[[ Data to examine, beginning ]]
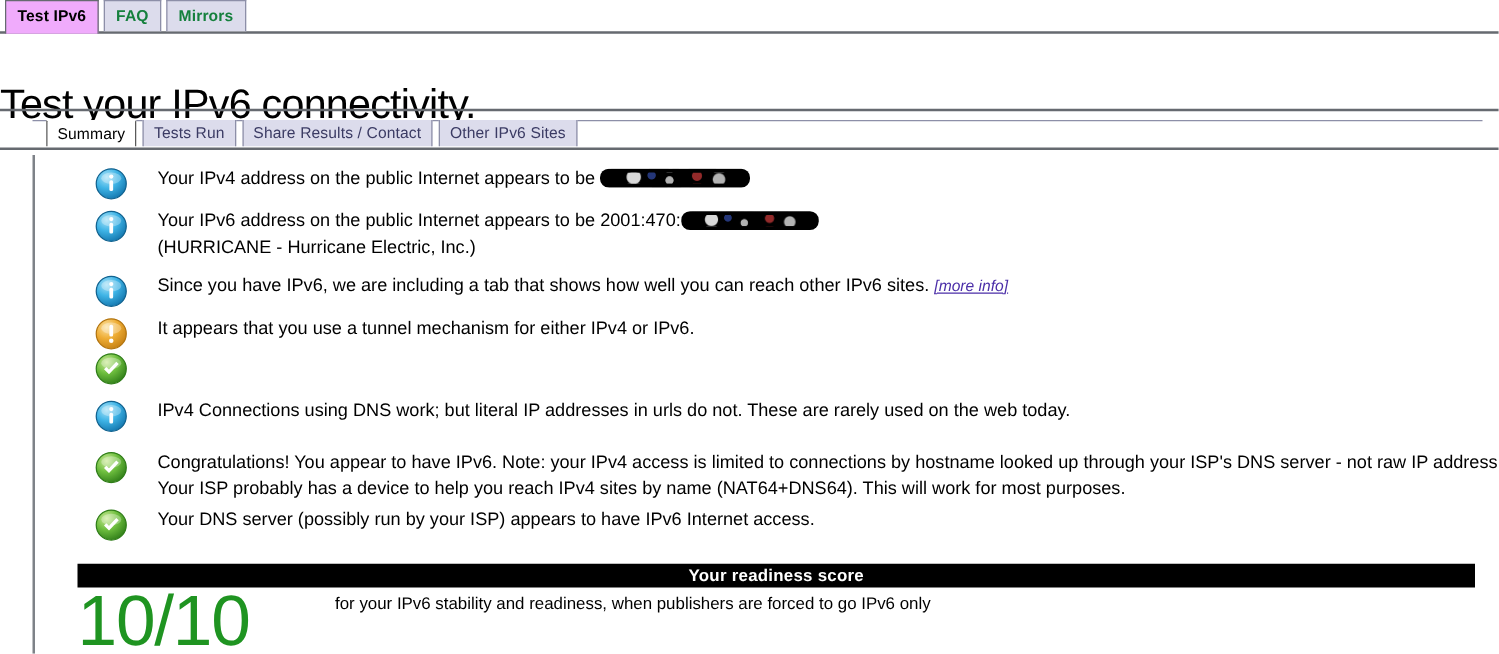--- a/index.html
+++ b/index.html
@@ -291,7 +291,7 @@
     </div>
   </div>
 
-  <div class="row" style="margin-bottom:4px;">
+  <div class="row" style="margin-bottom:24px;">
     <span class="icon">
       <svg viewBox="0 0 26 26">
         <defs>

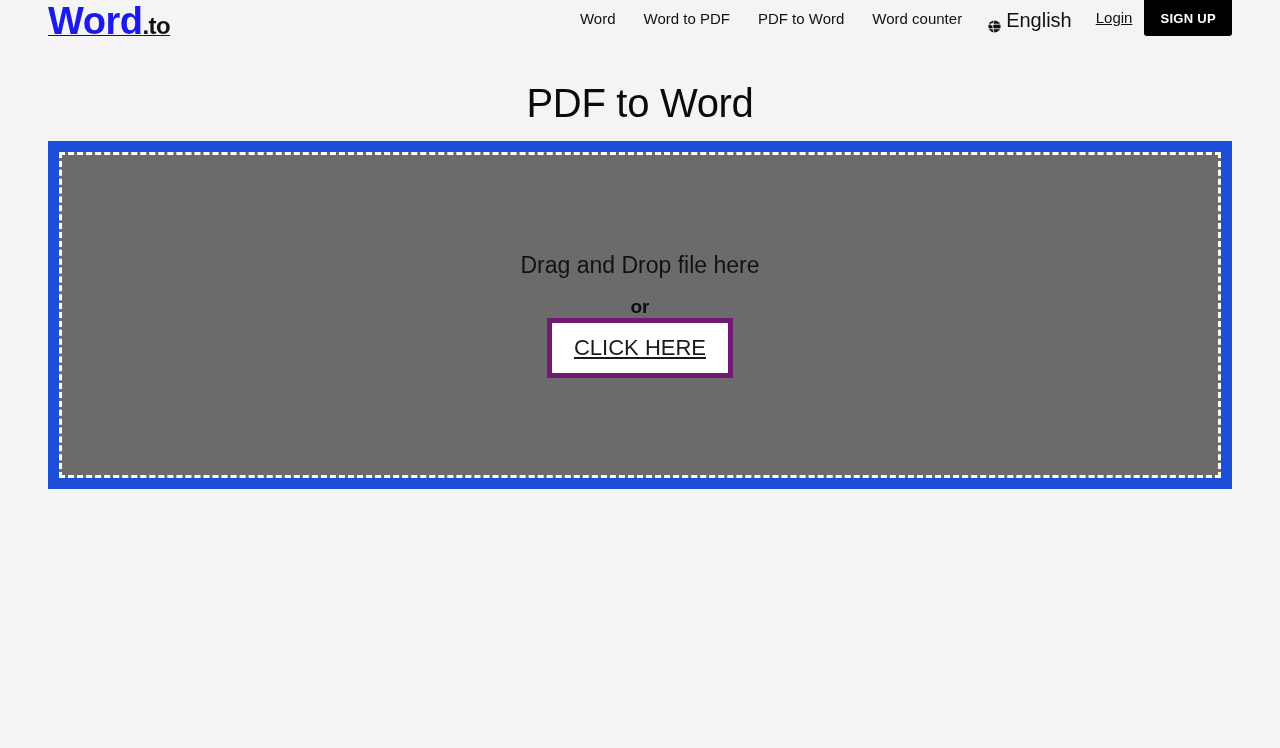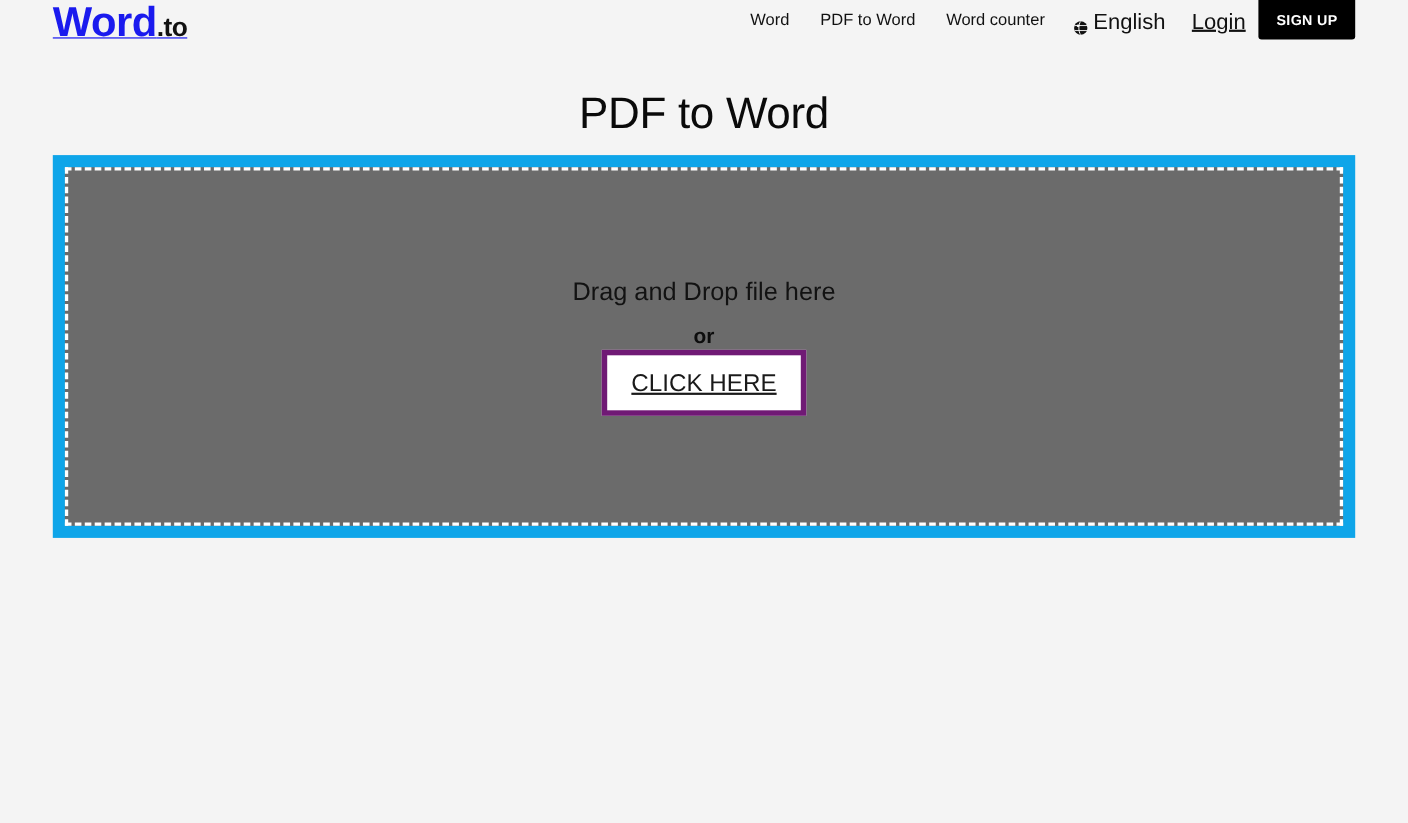--- a/index.html
+++ b/index.html
@@ -182,6 +182,7 @@
 
     <nav class="nav">
       <a class="nav-link" href="#">Word</a>
+      <a class="nav-link" href="#">Word to PDF</a>
       <a class="nav-link" href="#">PDF to Word</a>
       <a class="nav-link" href="#">Word counter</a>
[[ Data to examine, end ]]
__Exercise brief__
The records above should be written out in full and unchanged, except that pictures are dropped.

__Task solution__
--- a/index.html
+++ b/index.html
@@ -291,7 +291,7 @@
     </div>
   </div>
 
-  <div class="row" style="margin-bottom:4px;">
+  <div class="row" style="margin-bottom:24px;">
     <span class="icon">
       <svg viewBox="0 0 26 26">
         <defs>

--- a/index.html
+++ b/index.html
@@ -182,6 +182,7 @@
 
     <nav class="nav">
       <a class="nav-link" href="#">Word</a>
+      <a class="nav-link" href="#">Word to PDF</a>
       <a class="nav-link" href="#">PDF to Word</a>
       <a class="nav-link" href="#">Word counter</a>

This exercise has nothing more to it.